→ What this task involves: Return every line in the records below that contains the word "Opere".

→ Data for this exercise:
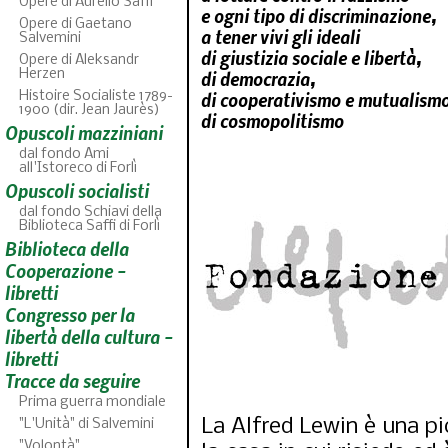
Opere di Aurelio Saffi
e ogni tipo di discriminazione,
Opere di Gaetano
a tener vivi gli ideali
Salvemini
di giustizia sociale e libertà,
Opere di Aleksandr
Herzen
di democrazia,
di cooperativismo e mutualism
Histoire Socialiste 1789-
1900 (dir. Jean Jaurès)
di cosmopolitismo
Opuscoli mazziniani
dal fondo Ami
all'Istoreco di Forlì
Opuscoli socialisti
dal fondo Schiavi della
Biblioteca Saffi di Forlì
Biblioteca della
ABC
46
fascicoli sfo
Cooperazione -
libretti
Congresso per la
libertà della cultura -
libretti
Tracce da seguire
Prima guerra mondiale
La Alfred Lewin è una p
"L'Unità" di Salvemini
"Volontà"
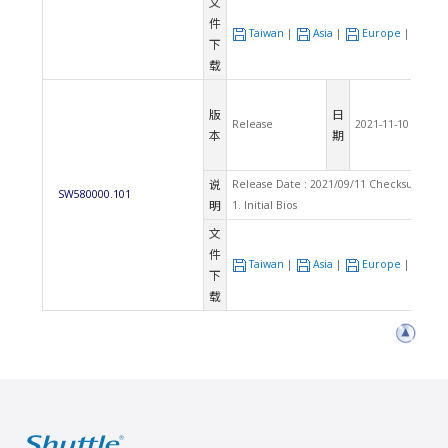
文
件
Taiwan
|
Asia
|
Europe
|
US
下
载
版
日
Release
2021-11-10
本
期
说
Release Date : 2021/09/11 Checksum: B1
SW580000.101
明
1. Initial Bios
文
件
Taiwan
|
Asia
|
Europe
|
US
下
载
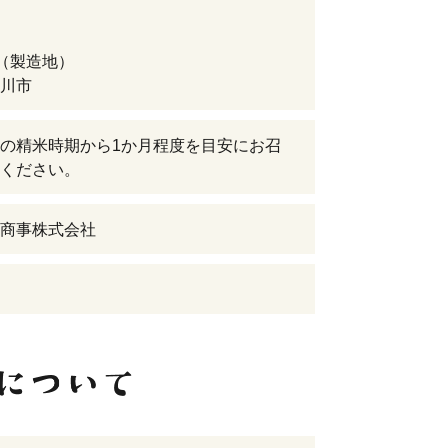
（製造地）
川市
の精米時期から1か月程度を目安にお召
ください。
商事株式会社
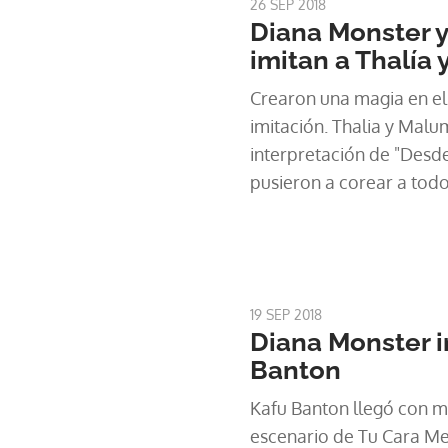
26 SEP 2018
Diana Monster 
imitan a Thalía
Crearon una magia en el
imitación. Thalia y Malu
interpretación de "Desd
pusieron a corear a todo
19 SEP 2018
Diana Monster i
Banton
Kafu Banton llegó con m
escenario de Tu Cara Me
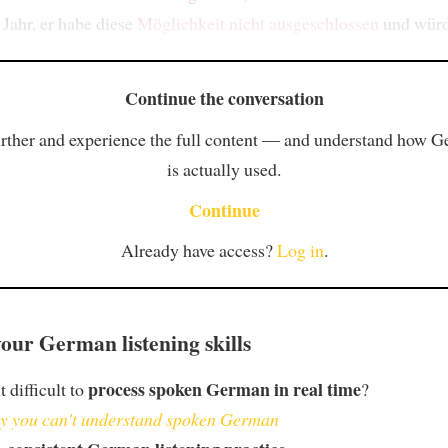
Jahr, er habe diese
Möglichkeit
nicht ausgeschlossen
und wür
Continue the conversation
rther and experience the full content — and understand how 
is actually used.
Continue
Already have access?
Log in
.
our German listening skills
process spoken German in real time
t difficult to
?
 you can't understand spoken German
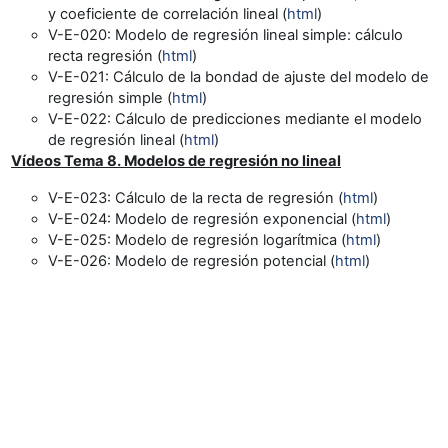
y coeficiente de correlación lineal (
html
)
V-E-020
: Modelo de regresión lineal simple: cálculo
recta regresión (
html
)
V-E-021
:
Cálculo de la bondad de ajuste del modelo de
regresión simple (
html
)
V-E-022
: Cálculo de predicciones mediante el modelo
de regresión lineal (
html
)
Vídeos
Tema 8. Modelos de regresión no lineal
V-E-023
: Cálculo de la recta de regresión (
html
)
V-E-024
: Modelo de regresión exponencial (
html
)
V-E-025
: Modelo de regresión logarítmica (
html
)
V-E-026
: Modelo de regresión potencial (
html
)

→ Task answer:
Opere di Aurelio Saffi
Opere di Gaetano
Opere di Aleksandr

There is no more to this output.